Although DNS amplification attacks result in denial of service, they cannot be defended against in the same way as traditional DDoS attacks—for instance, by blocking specific source IP addresses—because the source traffic appears to be legitimate, coming from valid, publicly accessible DNS resolvers. (Blocking all traffic from open resolvers could potentially block some legitimate requests.) Organizations can, however, take steps to help defend against such attacks.

First, organizations should ensure that all clients—from servers to IoT devices—use local internal DNS servers that are configured to only handle DNS requests from within the organization. Ultimately, no DNS traffic should ever leave the organization’s network that hasn’t originated from these internal servers.

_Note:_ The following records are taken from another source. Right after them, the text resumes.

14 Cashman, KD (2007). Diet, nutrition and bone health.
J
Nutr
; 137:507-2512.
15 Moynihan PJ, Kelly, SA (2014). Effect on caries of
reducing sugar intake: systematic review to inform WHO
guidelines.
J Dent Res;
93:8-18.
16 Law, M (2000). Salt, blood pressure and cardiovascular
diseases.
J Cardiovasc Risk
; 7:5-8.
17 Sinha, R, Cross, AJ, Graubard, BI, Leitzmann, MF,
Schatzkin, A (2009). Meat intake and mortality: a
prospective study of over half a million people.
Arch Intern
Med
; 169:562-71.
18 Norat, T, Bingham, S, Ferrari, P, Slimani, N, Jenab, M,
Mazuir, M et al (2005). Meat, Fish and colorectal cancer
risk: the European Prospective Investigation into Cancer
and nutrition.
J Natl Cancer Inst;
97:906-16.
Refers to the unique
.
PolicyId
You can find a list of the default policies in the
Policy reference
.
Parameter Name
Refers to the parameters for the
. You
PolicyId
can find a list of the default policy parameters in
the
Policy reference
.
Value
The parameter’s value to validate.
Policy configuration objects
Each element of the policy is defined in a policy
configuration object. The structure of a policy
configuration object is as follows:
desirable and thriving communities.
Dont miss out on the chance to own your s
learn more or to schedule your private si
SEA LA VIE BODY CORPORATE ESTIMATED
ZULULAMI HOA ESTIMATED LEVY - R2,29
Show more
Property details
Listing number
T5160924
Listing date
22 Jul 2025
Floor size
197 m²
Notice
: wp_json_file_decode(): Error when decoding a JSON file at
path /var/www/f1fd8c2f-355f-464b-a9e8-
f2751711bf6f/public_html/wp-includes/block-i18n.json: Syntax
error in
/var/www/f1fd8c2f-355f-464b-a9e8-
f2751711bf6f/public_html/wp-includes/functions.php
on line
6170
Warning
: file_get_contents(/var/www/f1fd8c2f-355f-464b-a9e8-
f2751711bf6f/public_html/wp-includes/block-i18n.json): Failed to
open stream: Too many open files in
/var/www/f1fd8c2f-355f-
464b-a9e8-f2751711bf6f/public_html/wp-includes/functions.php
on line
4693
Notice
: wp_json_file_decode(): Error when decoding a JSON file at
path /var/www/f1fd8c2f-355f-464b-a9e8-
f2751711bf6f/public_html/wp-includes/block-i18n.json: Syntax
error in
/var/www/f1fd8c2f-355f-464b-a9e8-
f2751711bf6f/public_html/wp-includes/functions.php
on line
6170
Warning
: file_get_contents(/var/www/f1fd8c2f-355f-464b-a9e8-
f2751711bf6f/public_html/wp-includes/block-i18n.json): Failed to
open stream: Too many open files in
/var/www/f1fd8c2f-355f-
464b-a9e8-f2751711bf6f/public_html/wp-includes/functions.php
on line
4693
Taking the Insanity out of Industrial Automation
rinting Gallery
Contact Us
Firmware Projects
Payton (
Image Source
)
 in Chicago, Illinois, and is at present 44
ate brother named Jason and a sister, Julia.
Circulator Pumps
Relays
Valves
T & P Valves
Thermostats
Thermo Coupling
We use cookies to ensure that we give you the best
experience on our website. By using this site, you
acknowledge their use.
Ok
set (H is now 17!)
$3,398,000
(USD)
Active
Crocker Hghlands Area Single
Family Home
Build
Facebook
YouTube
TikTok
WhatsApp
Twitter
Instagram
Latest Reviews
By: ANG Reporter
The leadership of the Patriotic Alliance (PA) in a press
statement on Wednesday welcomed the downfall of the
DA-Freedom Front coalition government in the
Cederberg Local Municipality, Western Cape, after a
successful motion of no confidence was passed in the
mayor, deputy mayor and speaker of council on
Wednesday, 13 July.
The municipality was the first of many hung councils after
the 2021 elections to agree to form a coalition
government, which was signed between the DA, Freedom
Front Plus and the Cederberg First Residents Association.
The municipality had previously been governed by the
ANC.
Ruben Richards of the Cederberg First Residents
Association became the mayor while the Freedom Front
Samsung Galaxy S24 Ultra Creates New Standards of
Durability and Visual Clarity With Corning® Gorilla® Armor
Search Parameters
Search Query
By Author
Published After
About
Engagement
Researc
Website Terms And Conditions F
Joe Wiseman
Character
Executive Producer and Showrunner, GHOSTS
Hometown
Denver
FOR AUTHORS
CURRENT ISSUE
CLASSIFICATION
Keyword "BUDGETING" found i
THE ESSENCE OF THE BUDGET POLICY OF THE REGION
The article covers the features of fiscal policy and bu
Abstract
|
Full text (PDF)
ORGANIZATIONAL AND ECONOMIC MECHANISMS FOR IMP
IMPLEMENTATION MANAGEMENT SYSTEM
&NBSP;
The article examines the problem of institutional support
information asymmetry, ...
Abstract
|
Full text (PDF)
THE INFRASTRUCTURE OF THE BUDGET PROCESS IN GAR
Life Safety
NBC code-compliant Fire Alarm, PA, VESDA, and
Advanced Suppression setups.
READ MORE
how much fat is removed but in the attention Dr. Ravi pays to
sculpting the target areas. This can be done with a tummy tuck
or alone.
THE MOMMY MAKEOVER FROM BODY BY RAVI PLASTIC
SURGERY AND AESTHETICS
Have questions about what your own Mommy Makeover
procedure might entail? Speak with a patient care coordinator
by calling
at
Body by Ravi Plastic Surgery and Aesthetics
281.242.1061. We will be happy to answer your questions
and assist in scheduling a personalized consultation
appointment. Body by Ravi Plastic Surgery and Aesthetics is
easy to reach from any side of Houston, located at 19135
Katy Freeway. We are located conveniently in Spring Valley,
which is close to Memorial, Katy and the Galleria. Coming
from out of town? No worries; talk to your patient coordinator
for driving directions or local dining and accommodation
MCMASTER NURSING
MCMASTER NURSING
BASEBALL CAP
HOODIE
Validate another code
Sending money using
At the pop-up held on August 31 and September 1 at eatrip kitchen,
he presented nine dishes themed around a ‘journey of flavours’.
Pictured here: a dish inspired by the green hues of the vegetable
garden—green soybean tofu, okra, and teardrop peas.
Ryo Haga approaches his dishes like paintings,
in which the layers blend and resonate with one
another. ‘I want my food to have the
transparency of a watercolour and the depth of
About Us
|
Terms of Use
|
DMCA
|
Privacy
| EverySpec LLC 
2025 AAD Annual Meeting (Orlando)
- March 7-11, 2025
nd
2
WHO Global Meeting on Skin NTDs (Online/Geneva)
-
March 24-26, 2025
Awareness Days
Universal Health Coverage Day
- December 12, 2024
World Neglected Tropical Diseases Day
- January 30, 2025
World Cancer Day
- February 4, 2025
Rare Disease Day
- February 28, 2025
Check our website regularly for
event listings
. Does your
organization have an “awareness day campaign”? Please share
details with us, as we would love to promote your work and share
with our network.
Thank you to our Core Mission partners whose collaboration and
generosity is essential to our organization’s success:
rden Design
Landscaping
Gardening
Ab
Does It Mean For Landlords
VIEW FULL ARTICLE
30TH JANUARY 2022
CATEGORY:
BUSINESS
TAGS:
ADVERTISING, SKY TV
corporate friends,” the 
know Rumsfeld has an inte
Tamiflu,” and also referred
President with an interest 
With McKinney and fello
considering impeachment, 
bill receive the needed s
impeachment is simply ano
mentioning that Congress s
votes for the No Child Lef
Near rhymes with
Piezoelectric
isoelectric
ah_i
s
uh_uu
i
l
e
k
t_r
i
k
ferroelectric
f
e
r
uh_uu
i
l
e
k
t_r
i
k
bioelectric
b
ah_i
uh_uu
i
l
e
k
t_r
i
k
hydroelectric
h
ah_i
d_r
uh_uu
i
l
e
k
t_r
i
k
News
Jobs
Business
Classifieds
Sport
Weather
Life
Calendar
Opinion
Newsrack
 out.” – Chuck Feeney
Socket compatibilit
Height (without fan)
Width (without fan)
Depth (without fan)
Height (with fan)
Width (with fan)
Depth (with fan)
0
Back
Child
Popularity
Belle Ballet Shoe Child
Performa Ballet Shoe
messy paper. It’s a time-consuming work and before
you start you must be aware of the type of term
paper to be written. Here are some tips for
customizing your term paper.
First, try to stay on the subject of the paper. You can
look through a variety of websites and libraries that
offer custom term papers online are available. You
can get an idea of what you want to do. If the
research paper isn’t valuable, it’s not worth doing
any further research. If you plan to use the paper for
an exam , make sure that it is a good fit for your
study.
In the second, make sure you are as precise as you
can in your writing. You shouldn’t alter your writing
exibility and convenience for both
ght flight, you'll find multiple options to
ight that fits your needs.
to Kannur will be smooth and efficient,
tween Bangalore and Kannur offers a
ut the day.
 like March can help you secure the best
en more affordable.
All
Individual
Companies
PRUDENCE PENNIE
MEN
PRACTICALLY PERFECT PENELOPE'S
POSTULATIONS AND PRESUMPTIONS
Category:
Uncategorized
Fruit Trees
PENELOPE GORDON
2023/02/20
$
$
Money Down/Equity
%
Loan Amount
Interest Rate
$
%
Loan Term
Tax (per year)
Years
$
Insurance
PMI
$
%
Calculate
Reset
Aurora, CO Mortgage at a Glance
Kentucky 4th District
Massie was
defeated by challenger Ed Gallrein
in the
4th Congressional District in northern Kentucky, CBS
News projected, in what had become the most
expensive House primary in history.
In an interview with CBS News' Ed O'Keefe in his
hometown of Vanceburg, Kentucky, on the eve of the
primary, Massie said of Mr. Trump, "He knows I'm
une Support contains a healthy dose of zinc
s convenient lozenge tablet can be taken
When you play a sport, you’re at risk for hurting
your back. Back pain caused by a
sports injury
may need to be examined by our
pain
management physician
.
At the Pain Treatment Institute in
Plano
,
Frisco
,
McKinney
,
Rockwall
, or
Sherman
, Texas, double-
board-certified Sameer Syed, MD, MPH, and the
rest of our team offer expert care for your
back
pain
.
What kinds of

Many attacks, such as DDoS, are possible because enterprise firewalls allow traffic destined for the Internet to use spoofed source IP addresses. Normally, when sending traffic to another system, an internal (networked) device (laptop, printer, server, etc.) would have an internal source IP address, that is, one that matches that of the internal network. In the case of compromised devices, however, an attacker might send traffic using a public IP address as the spoofed source. Poorly configured perimeter firewalls can allow this traffic to pass to the Internet unchecked. Organizations should ensure that all traffic that originates from their network, bound for the Internet, has a source IP address that actually belongs to the internal network.

Any DNS responses that come into an organization’s networks should be destined for the DNS servers that handle outbound requests, and never to any other endpoints. That way, the organization can block any DNS responses that aren’t destined for those DNS servers. Using a DNS-aware firewall can help, too, by allowing only return traffic back into the network from requests that were actually sent to the organization’s own local DNS servers. In other words, there must be a matching DNS request for every response received, otherwise the traffic will be blocked.

Organizations can also use DNS Anycast, which distributes the volume of DNS traffic across servers in many locations, effectively load balancing DNS traffic so that no single server is ever overloaded.

In addition to the above, if the amount of incoming traffic is saturating the network connection, organizations should work closely with their ISPs to block traffic upstream. While ISP solutions are often the cheapest, they are typically the least flexible. For that reason, many organizations choose to use a third-party DDoS protection (scrubbing) service, which increases the chances of an attack being stopped before it hits the organization’s network.